Michael J. Manning | INDIANAPOLIS, IN USA | 03/13/2002
(5 out of 5 stars)
"Well I'll be the first to tell you that selling my soul for rock and roll has not payed such great dividends. Yes, I live in a cardboard box down by the river, and as such cannot afford this lushly packaged and produced product from the often genius (but never completely perfect) folks down at Rhino. But, if I could.... Wow what a collection! The thing about golden era fifties rock and roll groups (Elvis, B. Holly, C. Berry, seveal others accepted) was that most only had two or three or four great songs. This box set has (most) of them all! Now, I'm not going to waste your time telling what's all not here. Just look what IS here... one hit wonders, obscure should have been hits, and many many geniuses of deliquent music (link wray rules my world!). this is the stuff (along w/ bee bop) that came at a great time in recorded music and seperated the old (what they are calling "Roots Music" on PBS now) and the new. Finally, I think this collection should put to rest the old faulty theory that rock and roll is "white" music. Many of the men who recorded, produced, and wrote much of the songs were black and were not being ripped off any more than their white brothers. So, in conclusion, if you are gainfully employed and can miss a night of drinking at a upright type of bar that uses glasses and what not, buy this c.d. collection. Then sell it to me at your garage sale."

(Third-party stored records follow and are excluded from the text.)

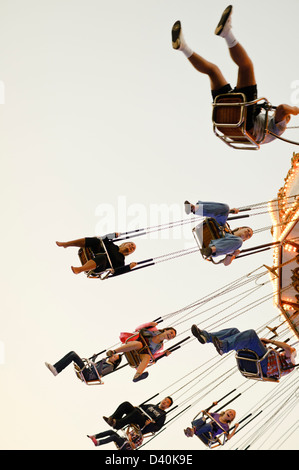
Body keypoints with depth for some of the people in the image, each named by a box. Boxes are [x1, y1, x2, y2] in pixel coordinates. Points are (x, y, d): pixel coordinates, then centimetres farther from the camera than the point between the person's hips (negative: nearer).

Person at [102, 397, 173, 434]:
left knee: (136, 413, -39)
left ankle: (117, 424, -42)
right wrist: (135, 408, 10)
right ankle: (112, 419, -30)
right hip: (136, 419, 6)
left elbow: (157, 429, 3)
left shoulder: (162, 415, 13)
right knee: (126, 404, -18)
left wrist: (150, 424, -16)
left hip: (143, 427, -6)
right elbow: (142, 408, 31)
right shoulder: (151, 406, 32)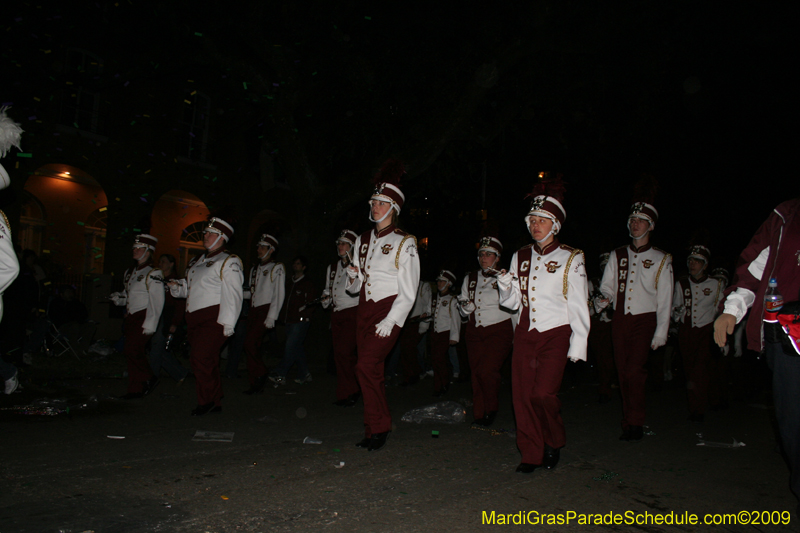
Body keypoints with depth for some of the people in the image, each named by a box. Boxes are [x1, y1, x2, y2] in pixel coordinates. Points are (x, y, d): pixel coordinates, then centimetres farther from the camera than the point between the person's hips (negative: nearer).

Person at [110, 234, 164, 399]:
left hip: (144, 317, -8)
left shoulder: (153, 274, -8)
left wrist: (150, 324, -21)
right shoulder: (130, 272, 17)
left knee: (132, 350, -15)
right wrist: (118, 298, 3)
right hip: (131, 318, 8)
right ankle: (136, 389, 19)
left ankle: (149, 378, 2)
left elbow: (157, 302, -15)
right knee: (134, 353, 10)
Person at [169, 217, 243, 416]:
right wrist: (177, 286, 6)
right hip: (194, 318, 8)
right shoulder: (198, 261, 22)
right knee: (208, 361, 11)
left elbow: (232, 295, -12)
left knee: (200, 357, -14)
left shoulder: (228, 262, -5)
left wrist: (227, 324, -17)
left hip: (213, 319, -8)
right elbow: (188, 287, 29)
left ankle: (206, 401, 0)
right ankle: (215, 403, 19)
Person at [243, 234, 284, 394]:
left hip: (266, 310, -7)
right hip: (253, 310, 7)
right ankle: (255, 383, 9)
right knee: (253, 346, 3)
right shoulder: (254, 269, 21)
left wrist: (271, 316, -15)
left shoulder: (276, 268, 0)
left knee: (250, 343, -18)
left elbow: (279, 294, -8)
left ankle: (261, 374, -1)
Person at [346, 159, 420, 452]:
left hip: (388, 312, -6)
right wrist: (352, 278, -6)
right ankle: (376, 429, 22)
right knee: (373, 372, 9)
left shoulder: (403, 243, -5)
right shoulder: (363, 240, 14)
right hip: (364, 310, 6)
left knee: (366, 365, -18)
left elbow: (408, 292, -9)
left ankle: (378, 427, -2)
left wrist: (390, 322, -17)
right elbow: (354, 288, 17)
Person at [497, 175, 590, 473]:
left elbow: (579, 306, -1)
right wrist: (505, 286, -10)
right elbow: (513, 303, 12)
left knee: (543, 392, -13)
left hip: (555, 334, -4)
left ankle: (555, 442, 17)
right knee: (522, 394, 0)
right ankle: (531, 455, 16)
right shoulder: (520, 258, 11)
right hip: (525, 334, 4)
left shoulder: (570, 259, 0)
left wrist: (578, 346, -6)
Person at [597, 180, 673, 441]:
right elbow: (607, 286, 12)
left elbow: (664, 299, 2)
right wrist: (606, 298, -12)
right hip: (620, 320, 3)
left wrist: (661, 332, -3)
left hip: (645, 319, -3)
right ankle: (629, 423, 16)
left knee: (634, 370, -15)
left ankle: (635, 423, -2)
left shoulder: (661, 259, 4)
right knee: (623, 371, 5)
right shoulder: (617, 256, 13)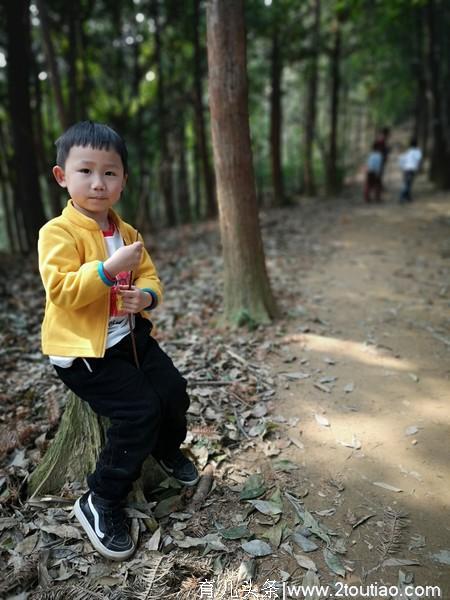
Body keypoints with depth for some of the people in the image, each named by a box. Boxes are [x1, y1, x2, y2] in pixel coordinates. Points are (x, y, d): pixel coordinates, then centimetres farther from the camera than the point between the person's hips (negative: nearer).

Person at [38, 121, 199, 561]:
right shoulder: (58, 232, -13)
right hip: (81, 349, -7)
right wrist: (111, 268, -31)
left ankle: (167, 449, 36)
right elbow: (61, 291, -23)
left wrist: (146, 296, -12)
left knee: (174, 392, 1)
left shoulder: (127, 232, 8)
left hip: (130, 336, 7)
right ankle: (100, 503, 3)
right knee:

"Devil Music" at its best!!!
R. dolce | evanston, illinois United States | 08/17/2001
(4 out of 5 stars)
""Happy Days" never existed, at least not in the '50's. That decade was in reality the beginning of the "Culture Wars" of social liberation and the opening salvo was the arrival of the "filthy, degenerate devil music" (not my words but I forget whose) known as rock and roll. Rhino records brings back this period with this issue; four cd's containing one hundred four of the wildest songs in rock's history. Most of the classic performers (Buddy Holly, Little Richard, Jerry Lee Lewis) are represented, as well as some period performers (Wanda Jackson, Vince Taylor) and some one-hit wonders (the Viscounts, Warren Smith). The collection mixes classic songs with more little known numbers. Bill Haley's version of "Shake, Rattle and Roll" is replaced by the much more satisfying version by Joe Turner and several other songs which would be covered more famously appear.(I wish somebody would cover Wynonie Harris' "Lovin' Machine". Place and time notwithstanding it's probably the most subversive song in the set). In addition, about 40% of the material is performed by black artists, representing a fact that was not lost on the critics of rock and roll at the time. The crystal clear digital remix seems to give the music even more of an edge. My only complaint is that there wasn't enough of it. This collection is further evidence that rock and roll is one of the world's most powerful forces. If you love it and you're not a serious '50's collector, get this set."